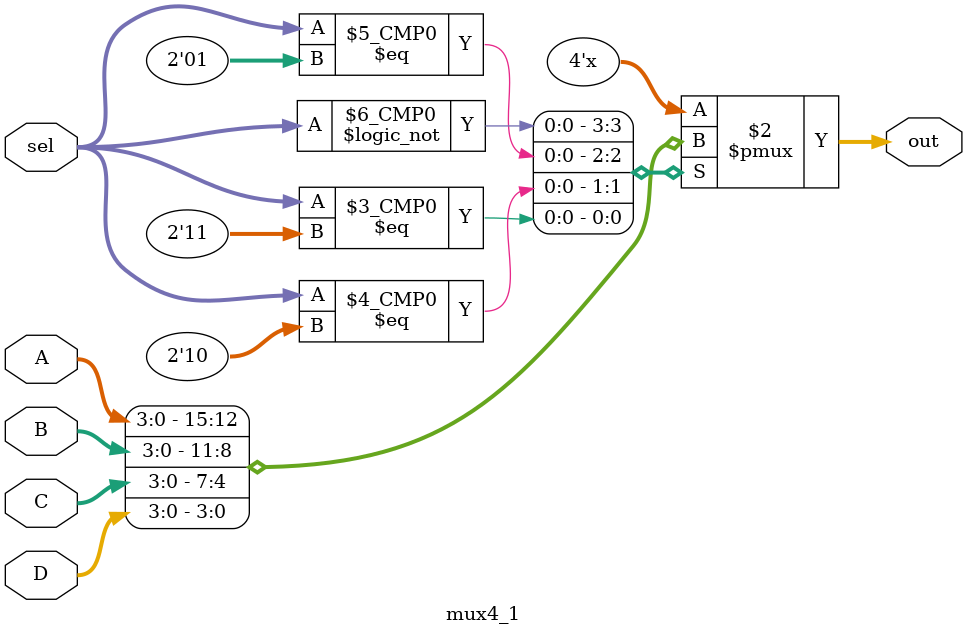
<source format=sv>
`timescale 1ns / 1ps
/*
NOMBRE MODULO: mux4_1
FECHA DE CREACIÓN: 30-3-2023
FECHA DE MODIFICACIÓN:
FUNCION: multiplexor 4:1 con entradas de 4 bits
*/
module mux4_1(
    input logic [3:0] A,B,C,D,  //entradas de 4 bits
    input logic [1:0] sel,      //selector de 2 bits
    output logic [3:0] out      //salida de nombre out de 4
    );
    
    always_comb begin 
    case(sel)                   //sel será lo que se observará
        2'b00 : out = A;        //si sel es 00 entonces out es A
        2'b01 : out = B;
        2'b10 : out = C; 
        2'b11 : out = D;  
    default: out = 4'b1111;     //si nada de lo anterior se cumple entonces out es 1111
    endcase  
    end 
endmodule

</source>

• **Directions**: When "FECHA" shows up in a line of the material, report that line.

• **Reply**:
FECHA DE CREACIÓN: 30-3-2023
FECHA DE MODIFICACIÓN:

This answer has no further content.